Cette série s'installe, ce deuxième volet confirme tout l'intérêt qu'on peut lui porter. Son atmosphère en noir et blanc, le noir de la nuit, le blanc de la glace, la violence diffuse qui l'imprègne tout entier, les brumes qui entourent chaque élément de l'enquête et la rendent plus complexe, plus dangereuse, tout cela fait de "Messe noire" un remarquable polar historique.

Le duo composé par Volnay et le moine s'affine et s'affirme. Leur relation, qui était un vrai mystère au début du premier tome, reste constellée de zones d'ombre, mais on en sait un petit peu plus, suffisamment pour savoir sur quel pied danser quand ils sont, parfois, en désaccord. Ils sont les revers d'une même médaille, le sérieux et la rigidité de Volnay contrebalançant parfaitement l'humour et la décontraction du moine.

Dans cette enquête, pourtant, on sent parfois poindre quelques désaccords profonds. Pas seulement parce que le moine a un côté libertin que réprouve Volnay, dont la rigueur morale sied mal avec ce genre d'activité... Mais, les divergences de point du vue qui apparaissent au cours de cette deuxième enquête m'ont semblé un peu plus profondes...

Bien sûr, il y a Hélène, élément perturbateur, mais, ce n'est pas la seule chose qui coince entre eux. Sans jeux de mots, ils n'ont pas la même philosophie de vie. Bien sûr, chacun des deux verrait d'un bon oeil le régime corrompu s'effondrer, même s'ils le servent. Mais leurs motivations me paraissent très différentes. On cerne mal encore le passé des deux hommes, malgré quelques indices.

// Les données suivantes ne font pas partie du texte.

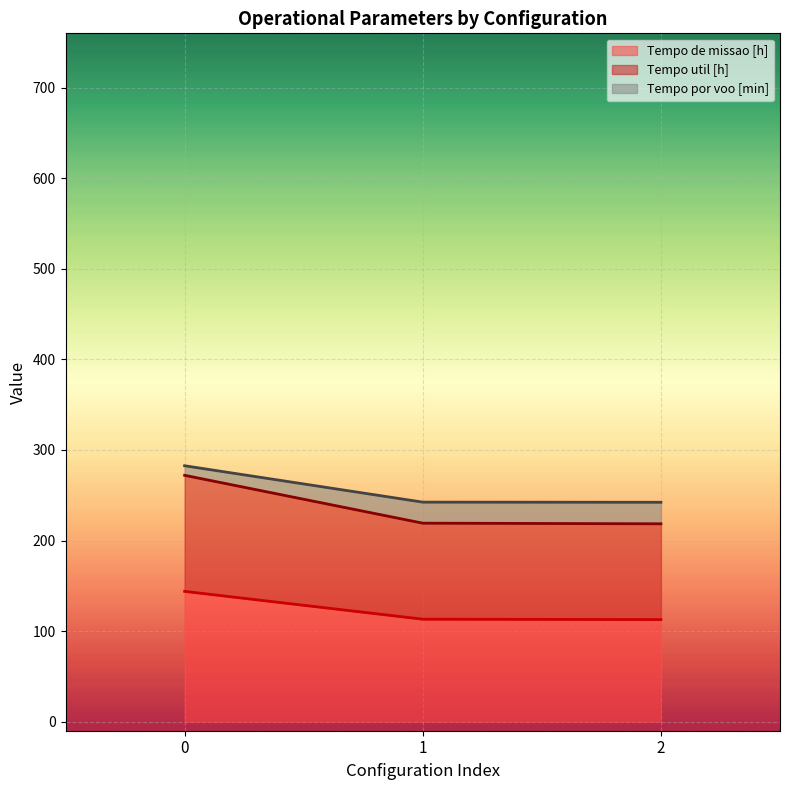

At which category does the chart reach its minimum across all series?

2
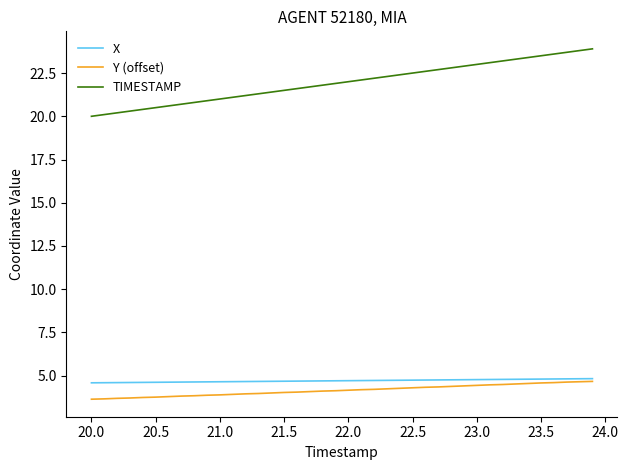

Which series has the widest spread of values?

TIMESTAMP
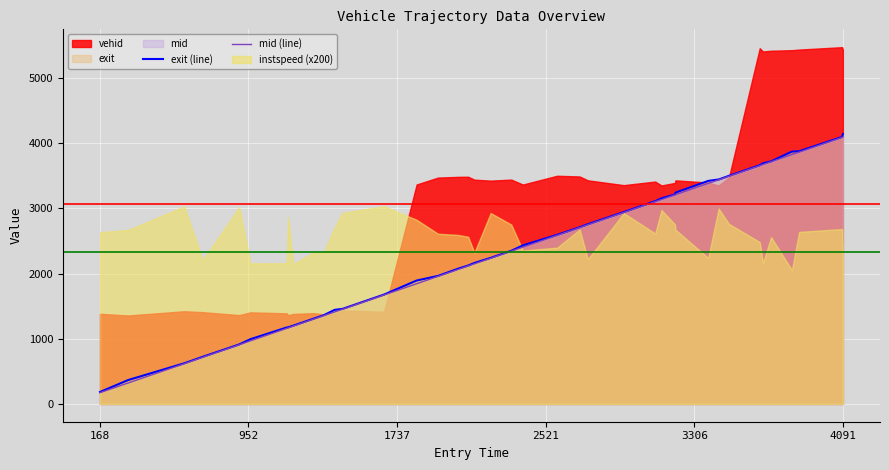

At which label does exit (line) reach its minimum?

168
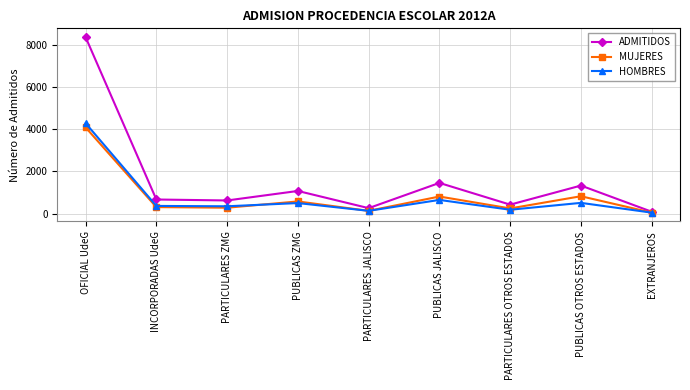

Which series changed the most between INCORPORADAS UdeG and PUBLICAS JALISCO?

ADMITIDOS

Je ne doute pas qu'on continuera, peu à peu, à en apprendre sur eux et que ce passé nourrira les enquêtes à venir...

Tenez, puisqu'on en parle, la troisième enquête du Chevalier de Volnay, commissaire aux morts étranges, et de son adjoint, le moine hérétique dont on ne prononce pas le nom, elle sortira en principe au début 2014. Je dois dire que j'ai hâte de découvrir quelle sera cette nouvelle mort étrange qui mettra sur les dents les deux policiers pas comme les autres et vers quelles nouvelles sombres parties de l'âme humaine cela les entraînera.